Could someone explain the magic behind the mounting of what I would call "submounts" from a Netapp filer? I see mounted filesystems in /etc/mtab (or, /proc/mounts) that are subdirectories- actually, additional filesystems- on the Netapp side. But I have no reference to those mounts in the automounter or /etc/fstab.

A little background: We have a 100 TiB filesystem on our NetApp filer. That's the maximum for this type of filesystem. But we are hauling in data at the rate of 1 TiB per day. So once we filled up, we had to start arranging the data in other filesystems, named by month, which are somehow joined on the Netapp side. I'm not too worried about how it's joined- that's Netapp magic. It works.

But how does NFSd know to create a new mount on our Linux clients? The mount is visible as soon as someone references the path.

For example, we have our 100 TiB mounted at /remote/datafeed. Our NetApp admin has created other 40 TiB filesystems at, for example /remote/datafeed/2022/07. So as soon as the first of July rolls around, our apps start dumping data to that path.
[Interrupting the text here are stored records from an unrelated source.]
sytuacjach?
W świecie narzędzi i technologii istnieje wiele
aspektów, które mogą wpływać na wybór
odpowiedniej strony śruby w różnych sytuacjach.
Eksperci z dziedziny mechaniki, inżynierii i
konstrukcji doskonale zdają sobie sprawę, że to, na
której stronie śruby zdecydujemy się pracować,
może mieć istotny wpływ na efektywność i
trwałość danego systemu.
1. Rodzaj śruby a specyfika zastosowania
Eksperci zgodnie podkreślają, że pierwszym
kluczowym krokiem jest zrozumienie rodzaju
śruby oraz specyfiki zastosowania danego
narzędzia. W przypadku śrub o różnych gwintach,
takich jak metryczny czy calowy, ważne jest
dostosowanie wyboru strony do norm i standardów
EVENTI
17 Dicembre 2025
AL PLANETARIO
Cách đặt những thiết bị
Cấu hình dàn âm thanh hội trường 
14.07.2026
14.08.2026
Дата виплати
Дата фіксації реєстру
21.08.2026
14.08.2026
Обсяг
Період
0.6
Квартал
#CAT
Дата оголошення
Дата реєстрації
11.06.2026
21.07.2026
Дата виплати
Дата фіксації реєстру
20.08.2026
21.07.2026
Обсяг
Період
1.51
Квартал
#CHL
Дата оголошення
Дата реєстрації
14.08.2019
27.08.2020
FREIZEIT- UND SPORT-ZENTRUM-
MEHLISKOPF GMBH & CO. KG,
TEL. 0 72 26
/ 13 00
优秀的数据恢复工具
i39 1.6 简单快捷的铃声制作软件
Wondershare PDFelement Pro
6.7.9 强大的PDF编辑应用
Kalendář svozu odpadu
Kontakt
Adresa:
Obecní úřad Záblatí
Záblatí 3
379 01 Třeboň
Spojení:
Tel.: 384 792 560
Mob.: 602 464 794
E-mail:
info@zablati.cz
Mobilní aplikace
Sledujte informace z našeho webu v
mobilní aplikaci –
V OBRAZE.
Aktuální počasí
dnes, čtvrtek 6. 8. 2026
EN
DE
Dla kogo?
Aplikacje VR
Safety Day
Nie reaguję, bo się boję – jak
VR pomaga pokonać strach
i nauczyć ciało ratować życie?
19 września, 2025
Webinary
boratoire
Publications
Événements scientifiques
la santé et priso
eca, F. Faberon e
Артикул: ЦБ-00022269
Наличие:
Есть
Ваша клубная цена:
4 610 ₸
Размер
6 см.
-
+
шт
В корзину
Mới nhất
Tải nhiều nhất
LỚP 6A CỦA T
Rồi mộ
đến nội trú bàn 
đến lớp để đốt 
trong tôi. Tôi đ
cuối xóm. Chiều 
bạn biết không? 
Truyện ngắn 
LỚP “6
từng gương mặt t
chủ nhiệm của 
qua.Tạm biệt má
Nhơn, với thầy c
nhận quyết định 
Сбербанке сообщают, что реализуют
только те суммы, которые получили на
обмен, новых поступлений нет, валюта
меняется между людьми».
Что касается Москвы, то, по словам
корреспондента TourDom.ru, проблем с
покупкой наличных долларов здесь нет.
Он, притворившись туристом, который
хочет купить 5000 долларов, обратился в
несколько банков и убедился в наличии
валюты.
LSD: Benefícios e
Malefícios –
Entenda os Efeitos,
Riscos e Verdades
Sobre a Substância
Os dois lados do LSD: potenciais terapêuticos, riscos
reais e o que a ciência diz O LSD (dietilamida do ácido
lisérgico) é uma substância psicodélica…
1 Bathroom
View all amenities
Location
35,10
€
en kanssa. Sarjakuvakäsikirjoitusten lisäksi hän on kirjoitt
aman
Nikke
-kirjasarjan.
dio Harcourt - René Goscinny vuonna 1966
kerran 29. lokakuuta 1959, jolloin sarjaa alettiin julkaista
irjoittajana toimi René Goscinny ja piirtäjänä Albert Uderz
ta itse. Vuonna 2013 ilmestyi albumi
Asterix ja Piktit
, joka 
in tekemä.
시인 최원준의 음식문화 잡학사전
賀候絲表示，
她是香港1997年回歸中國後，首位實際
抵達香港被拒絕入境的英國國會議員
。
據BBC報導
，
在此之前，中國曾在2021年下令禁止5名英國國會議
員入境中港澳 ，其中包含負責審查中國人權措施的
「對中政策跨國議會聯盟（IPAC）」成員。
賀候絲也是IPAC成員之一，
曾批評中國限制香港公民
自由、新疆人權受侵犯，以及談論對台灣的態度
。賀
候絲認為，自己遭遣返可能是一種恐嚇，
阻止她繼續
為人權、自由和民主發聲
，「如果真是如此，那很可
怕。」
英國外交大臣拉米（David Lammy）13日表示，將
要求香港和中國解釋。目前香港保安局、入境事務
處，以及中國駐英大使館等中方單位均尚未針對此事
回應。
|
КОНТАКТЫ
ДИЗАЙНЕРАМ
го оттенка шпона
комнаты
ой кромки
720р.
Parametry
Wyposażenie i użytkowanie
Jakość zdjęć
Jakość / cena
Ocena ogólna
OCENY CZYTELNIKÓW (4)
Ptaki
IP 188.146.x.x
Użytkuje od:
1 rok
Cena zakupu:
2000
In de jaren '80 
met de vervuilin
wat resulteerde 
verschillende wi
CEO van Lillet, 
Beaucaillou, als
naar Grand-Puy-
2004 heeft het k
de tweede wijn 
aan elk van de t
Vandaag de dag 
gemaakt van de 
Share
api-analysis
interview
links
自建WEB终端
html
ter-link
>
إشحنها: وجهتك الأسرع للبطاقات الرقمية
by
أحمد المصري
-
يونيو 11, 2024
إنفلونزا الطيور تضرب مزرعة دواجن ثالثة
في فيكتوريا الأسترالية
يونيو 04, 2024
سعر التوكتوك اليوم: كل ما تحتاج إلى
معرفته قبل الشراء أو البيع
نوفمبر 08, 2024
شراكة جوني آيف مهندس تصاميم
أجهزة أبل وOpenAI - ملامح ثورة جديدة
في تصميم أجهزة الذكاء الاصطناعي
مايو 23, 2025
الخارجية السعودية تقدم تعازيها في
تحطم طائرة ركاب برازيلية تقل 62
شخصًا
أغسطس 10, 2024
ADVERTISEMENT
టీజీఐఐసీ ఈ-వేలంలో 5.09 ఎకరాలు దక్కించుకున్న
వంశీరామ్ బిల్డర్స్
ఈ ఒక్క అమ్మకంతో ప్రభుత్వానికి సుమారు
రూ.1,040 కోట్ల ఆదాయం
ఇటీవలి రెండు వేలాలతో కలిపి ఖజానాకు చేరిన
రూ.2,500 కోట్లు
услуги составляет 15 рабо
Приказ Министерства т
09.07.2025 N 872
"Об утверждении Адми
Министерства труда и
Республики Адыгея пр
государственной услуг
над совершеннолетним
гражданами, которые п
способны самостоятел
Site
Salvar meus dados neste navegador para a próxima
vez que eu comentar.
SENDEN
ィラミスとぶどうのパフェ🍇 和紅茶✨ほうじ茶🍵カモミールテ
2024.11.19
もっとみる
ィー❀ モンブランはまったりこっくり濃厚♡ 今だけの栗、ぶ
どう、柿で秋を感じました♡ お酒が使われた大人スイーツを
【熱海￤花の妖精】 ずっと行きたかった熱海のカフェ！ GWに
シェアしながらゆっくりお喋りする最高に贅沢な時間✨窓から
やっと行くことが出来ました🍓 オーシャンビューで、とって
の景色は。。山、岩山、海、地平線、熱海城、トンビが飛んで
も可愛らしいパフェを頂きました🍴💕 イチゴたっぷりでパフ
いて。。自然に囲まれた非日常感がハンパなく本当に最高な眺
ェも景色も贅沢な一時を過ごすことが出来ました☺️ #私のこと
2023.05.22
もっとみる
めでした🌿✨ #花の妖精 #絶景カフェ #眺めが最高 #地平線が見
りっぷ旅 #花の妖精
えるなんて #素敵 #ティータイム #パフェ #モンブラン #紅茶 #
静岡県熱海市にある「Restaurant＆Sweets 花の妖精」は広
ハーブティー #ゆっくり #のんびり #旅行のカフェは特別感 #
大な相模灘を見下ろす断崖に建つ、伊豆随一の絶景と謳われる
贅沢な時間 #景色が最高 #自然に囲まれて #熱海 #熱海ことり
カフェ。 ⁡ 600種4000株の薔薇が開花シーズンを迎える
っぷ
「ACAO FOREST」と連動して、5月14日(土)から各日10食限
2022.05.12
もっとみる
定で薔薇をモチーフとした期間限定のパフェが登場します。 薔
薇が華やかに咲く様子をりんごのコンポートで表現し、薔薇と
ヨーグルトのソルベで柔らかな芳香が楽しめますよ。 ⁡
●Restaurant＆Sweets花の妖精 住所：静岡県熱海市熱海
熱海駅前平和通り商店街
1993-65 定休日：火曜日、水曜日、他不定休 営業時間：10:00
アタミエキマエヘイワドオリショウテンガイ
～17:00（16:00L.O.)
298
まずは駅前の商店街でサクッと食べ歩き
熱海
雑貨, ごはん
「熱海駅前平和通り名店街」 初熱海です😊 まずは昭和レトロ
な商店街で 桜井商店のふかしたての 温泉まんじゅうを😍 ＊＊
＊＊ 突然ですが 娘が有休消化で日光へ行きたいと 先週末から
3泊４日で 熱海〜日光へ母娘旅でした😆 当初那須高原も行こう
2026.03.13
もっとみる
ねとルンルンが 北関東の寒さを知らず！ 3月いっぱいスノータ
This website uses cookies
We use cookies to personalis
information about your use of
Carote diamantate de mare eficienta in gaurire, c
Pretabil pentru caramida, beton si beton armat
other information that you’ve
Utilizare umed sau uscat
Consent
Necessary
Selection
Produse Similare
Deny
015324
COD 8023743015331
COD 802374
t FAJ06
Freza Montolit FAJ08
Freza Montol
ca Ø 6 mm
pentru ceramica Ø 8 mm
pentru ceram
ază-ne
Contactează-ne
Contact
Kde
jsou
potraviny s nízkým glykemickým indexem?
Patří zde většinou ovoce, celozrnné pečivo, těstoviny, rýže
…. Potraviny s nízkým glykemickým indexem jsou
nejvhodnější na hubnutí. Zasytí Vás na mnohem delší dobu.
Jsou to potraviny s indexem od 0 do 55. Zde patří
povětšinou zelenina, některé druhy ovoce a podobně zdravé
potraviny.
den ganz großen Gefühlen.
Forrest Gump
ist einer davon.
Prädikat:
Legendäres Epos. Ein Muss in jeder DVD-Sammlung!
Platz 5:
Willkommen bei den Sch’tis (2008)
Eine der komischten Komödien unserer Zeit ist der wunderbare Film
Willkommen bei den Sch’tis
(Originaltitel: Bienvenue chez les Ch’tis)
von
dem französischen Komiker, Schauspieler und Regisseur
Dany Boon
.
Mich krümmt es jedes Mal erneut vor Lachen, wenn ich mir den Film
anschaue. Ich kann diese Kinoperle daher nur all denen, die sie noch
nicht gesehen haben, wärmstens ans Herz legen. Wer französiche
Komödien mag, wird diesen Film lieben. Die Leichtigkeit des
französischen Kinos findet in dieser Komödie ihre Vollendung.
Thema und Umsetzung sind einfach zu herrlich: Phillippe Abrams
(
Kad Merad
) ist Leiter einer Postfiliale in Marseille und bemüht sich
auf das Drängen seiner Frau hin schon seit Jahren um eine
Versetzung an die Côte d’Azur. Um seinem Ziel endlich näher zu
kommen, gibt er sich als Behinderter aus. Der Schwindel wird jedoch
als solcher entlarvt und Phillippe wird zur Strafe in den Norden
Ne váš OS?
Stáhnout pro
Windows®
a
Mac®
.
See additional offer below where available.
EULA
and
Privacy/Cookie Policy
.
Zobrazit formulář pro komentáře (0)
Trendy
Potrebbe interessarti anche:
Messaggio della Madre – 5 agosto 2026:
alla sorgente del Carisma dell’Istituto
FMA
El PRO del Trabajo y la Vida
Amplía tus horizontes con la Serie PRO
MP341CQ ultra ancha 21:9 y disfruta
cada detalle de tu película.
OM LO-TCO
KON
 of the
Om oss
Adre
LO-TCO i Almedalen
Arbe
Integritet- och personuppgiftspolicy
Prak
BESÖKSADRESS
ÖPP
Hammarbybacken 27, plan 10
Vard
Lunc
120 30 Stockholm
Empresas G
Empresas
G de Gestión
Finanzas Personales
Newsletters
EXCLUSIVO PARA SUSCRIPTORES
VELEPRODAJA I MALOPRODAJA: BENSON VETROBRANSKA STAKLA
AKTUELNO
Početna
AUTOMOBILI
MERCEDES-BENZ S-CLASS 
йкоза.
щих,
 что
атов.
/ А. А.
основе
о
Our client machines mount /remote/datafeed, thus:

netapp01:/datafeed01 /remote/datafeed nfs rw,hard,intr,bg,tcp,rsize=32768,wsize=32768 0 0

So the /etc/mtab shows: netapp01:/datafeed01 /remote/datafeed nfs rw,relatime,vers=3,rsize=32768,wsize=32768,namlen=255,hard,proto=tcp,timeo=600,retrans=2,sec=sys,local_lock=none,addr=10.14.140.11 0 0

df on a Linux client will show /remote/datafeed but no other mount with that in its name. Now, I cd /remote/datafeed/2022/07 and- voila!- both /remote/datafeed and /remote/datafeed/2022/07 now appear in its output (as well as in /etc/mtab and /proc/mounts).

What sort of sorcery is this? Again, there is nothing in any automounter config files nor in /etc/fstab that references this directory. Not only that, but I tried it with automounter off and it still works. I think it's some sort of communication between the Netapp and nfsd that makes the latter create a mount, but I don't know what it's called nor where it's documented. I looked, but I must be using the wrong search terms.